**Directions**
Turn the lines of the records into a JSON list of strings, one string per line and no blank lines, starting at the line containing "Depuis l'inactivité des" and ending after the line containing "Nous avons également".

(Collected data)
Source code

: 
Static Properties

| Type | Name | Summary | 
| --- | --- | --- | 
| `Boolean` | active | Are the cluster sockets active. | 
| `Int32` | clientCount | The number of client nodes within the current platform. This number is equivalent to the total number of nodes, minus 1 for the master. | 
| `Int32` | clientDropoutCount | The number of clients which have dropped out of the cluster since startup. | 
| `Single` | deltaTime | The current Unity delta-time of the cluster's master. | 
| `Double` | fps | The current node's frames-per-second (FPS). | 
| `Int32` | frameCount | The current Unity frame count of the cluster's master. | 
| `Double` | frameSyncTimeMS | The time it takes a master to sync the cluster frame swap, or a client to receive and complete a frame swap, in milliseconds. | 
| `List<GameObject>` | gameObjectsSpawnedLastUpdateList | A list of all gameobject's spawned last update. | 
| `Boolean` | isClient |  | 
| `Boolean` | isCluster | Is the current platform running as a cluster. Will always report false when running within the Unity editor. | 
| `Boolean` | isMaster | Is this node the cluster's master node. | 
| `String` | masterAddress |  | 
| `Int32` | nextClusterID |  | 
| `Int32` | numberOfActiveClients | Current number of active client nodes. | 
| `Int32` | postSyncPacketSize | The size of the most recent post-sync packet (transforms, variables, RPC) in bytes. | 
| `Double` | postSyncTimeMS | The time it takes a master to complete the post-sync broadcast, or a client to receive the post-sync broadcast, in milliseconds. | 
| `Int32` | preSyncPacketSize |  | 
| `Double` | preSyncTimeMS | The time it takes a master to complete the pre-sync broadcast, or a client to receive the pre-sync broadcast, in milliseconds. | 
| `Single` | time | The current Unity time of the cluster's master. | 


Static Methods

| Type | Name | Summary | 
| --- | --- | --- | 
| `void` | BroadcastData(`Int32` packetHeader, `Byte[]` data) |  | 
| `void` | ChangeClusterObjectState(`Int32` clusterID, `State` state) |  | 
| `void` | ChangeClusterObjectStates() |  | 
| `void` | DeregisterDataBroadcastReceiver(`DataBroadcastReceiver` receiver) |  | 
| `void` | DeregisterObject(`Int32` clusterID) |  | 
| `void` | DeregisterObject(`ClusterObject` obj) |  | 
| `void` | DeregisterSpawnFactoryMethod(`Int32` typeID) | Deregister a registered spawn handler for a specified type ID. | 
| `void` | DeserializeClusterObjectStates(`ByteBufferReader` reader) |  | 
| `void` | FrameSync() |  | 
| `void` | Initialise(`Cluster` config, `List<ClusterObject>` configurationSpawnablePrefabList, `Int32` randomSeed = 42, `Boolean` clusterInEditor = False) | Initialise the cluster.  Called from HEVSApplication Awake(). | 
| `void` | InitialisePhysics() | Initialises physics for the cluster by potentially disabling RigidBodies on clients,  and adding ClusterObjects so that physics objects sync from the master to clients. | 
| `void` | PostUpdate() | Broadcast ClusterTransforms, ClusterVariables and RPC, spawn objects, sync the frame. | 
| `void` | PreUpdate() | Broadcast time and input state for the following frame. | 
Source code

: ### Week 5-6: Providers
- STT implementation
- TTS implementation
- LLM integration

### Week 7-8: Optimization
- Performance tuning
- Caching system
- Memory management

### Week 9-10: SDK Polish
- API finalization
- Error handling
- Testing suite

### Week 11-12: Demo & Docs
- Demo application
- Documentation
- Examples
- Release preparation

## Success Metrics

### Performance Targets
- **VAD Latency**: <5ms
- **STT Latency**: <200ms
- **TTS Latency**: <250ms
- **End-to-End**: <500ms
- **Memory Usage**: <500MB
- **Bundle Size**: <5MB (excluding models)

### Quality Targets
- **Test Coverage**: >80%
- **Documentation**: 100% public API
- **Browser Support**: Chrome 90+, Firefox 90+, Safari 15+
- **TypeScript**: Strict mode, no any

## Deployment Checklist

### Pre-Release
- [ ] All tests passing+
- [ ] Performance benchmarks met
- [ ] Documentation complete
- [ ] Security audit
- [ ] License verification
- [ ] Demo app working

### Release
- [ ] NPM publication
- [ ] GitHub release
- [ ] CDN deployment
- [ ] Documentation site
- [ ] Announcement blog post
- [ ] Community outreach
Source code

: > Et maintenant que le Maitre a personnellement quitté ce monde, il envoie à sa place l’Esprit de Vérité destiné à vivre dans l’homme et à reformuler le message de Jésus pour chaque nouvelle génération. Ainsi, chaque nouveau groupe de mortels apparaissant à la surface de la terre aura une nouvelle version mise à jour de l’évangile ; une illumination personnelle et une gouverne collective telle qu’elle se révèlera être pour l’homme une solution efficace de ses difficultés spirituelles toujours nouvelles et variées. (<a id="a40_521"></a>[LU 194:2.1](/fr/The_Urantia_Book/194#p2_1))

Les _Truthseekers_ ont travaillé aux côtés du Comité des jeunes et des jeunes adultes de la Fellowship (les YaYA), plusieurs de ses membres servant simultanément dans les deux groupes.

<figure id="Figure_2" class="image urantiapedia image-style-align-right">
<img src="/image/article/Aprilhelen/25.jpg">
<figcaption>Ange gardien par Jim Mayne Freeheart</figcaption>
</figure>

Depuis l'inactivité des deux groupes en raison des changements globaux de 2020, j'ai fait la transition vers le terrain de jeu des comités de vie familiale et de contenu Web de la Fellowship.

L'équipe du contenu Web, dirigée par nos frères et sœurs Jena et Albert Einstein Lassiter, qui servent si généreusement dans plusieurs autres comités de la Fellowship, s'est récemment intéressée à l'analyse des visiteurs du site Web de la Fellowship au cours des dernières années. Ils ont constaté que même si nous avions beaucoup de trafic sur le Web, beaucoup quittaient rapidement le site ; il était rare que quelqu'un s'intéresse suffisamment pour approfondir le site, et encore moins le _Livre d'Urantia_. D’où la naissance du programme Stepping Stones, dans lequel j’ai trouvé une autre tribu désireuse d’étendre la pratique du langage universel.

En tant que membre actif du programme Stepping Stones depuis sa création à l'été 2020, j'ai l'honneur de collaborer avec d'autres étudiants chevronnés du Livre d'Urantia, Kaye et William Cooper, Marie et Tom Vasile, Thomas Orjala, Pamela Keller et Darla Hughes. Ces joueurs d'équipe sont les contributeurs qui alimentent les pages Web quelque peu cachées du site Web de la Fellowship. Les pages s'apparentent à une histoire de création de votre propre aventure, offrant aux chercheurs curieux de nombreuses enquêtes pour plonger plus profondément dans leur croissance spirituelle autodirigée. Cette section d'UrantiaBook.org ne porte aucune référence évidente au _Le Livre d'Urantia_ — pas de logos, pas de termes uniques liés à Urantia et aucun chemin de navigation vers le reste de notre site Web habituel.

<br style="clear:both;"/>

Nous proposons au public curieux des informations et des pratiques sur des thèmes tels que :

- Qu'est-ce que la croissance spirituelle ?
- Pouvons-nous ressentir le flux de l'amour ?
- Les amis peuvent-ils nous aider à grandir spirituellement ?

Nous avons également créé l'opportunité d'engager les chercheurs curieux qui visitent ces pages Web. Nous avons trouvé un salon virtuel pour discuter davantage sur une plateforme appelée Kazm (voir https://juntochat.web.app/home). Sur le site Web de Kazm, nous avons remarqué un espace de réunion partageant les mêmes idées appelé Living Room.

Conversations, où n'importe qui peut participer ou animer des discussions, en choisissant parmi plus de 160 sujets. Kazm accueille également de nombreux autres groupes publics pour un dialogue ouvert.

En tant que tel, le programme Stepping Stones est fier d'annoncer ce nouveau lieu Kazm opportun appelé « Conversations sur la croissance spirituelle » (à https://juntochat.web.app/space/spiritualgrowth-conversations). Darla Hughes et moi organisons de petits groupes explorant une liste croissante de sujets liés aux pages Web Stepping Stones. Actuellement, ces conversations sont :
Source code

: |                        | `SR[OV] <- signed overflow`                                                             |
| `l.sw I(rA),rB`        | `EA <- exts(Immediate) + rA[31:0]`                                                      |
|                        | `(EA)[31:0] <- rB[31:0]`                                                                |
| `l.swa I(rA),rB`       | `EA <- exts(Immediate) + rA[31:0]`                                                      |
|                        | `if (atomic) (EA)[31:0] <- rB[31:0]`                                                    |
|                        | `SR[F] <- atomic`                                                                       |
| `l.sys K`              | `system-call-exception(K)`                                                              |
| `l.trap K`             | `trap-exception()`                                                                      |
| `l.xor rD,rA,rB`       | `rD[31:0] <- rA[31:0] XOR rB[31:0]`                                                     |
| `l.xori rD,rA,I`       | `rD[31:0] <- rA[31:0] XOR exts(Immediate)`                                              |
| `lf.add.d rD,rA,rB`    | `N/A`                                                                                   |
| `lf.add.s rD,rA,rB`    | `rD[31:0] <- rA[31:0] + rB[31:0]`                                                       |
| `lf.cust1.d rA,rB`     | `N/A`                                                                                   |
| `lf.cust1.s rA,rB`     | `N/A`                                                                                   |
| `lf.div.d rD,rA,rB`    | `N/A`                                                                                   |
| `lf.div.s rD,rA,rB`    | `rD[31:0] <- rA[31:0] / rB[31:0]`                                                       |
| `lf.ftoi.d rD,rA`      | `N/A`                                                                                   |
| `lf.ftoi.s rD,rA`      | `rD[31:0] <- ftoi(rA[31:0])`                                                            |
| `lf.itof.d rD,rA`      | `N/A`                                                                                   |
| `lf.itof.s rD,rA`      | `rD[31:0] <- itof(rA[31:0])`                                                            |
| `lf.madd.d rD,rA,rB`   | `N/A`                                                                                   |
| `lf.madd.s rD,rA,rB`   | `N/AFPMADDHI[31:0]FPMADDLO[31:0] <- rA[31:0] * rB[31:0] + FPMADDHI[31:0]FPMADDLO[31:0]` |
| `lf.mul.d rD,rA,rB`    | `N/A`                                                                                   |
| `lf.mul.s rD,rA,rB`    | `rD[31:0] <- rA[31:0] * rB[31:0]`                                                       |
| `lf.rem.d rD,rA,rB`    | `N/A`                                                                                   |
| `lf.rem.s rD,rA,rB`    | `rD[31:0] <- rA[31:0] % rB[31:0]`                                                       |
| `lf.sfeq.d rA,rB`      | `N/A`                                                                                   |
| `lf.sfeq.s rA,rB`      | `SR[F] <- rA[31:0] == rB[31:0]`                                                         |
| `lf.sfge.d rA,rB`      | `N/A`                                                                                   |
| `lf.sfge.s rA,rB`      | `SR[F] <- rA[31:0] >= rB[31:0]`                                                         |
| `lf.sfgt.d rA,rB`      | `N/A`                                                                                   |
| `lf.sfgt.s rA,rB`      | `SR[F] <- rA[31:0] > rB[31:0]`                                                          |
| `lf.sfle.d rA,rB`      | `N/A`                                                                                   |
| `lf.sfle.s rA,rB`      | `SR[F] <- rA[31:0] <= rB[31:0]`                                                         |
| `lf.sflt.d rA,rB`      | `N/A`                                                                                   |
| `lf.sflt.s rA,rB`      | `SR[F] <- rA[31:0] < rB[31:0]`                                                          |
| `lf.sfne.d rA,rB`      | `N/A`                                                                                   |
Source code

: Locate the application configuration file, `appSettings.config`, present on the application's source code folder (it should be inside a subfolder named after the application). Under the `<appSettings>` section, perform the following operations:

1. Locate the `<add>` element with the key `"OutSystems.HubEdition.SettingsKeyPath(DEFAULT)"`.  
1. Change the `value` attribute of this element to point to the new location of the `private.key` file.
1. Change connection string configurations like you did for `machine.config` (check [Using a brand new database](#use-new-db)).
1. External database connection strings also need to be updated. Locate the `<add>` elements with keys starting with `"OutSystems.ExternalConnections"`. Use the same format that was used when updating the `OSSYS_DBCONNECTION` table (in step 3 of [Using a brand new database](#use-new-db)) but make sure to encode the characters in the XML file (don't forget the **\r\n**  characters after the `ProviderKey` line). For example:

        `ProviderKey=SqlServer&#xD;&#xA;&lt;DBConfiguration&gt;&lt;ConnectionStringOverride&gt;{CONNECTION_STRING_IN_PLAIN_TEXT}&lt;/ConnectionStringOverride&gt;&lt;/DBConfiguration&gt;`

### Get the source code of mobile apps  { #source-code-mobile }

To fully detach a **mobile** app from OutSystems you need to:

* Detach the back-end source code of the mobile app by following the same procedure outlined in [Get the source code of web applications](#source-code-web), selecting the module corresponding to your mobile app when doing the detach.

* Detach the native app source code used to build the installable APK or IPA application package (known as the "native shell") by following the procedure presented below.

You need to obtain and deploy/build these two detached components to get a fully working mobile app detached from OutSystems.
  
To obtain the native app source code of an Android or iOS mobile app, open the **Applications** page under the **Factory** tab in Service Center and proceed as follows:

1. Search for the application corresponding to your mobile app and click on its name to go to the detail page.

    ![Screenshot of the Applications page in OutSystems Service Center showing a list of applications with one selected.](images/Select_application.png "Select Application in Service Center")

**Response to this task**
[
  "Depuis l'inactivité des deux groupes en raison des changements globaux de 2020, j'ai fait la transition vers le terrain de jeu des comités de vie familiale et de contenu Web de la Fellowship.",
  "L'équipe du contenu Web, dirigée par nos frères et sœurs Jena et Albert Einstein Lassiter, qui servent si généreusement dans plusieurs autres comités de la Fellowship, s'est récemment intéressée à l'analyse des visiteurs du site Web de la Fellowship au cours des dernières années. Ils ont constaté que même si nous avions beaucoup de trafic sur le Web, beaucoup quittaient rapidement le site ; il était rare que quelqu'un s'intéresse suffisamment pour approfondir le site, et encore moins le _Livre d'Urantia_. D’où la naissance du programme Stepping Stones, dans lequel j’ai trouvé une autre tribu désireuse d’étendre la pratique du langage universel.",
  "En tant que membre actif du programme Stepping Stones depuis sa création à l'été 2020, j'ai l'honneur de collaborer avec d'autres étudiants chevronnés du Livre d'Urantia, Kaye et William Cooper, Marie et Tom Vasile, Thomas Orjala, Pamela Keller et Darla Hughes. Ces joueurs d'équipe sont les contributeurs qui alimentent les pages Web quelque peu cachées du site Web de la Fellowship. Les pages s'apparentent à une histoire de création de votre propre aventure, offrant aux chercheurs curieux de nombreuses enquêtes pour plonger plus profondément dans leur croissance spirituelle autodirigée. Cette section d'UrantiaBook.org ne porte aucune référence évidente au _Le Livre d'Urantia_ — pas de logos, pas de termes uniques liés à Urantia et aucun chemin de navigation vers le reste de notre site Web habituel.",
  "<br style=\"clear:both;\"/>",
  "Nous proposons au public curieux des informations et des pratiques sur des thèmes tels que :",
  "- Qu'est-ce que la croissance spirituelle ?",
  "- Pouvons-nous ressentir le flux de l'amour ?",
  "- Les amis peuvent-ils nous aider à grandir spirituellement ?",
  "Nous avons également créé l'opportunité d'engager les chercheurs curieux qui visitent ces pages Web. Nous avons trouvé un salon virtuel pour discuter davantage sur une plateforme appelée Kazm (voir https://juntochat.web.app/home). Sur le site Web de Kazm, nous avons remarqué un espace de réunion partageant les mêmes idées appelé Living Room."
]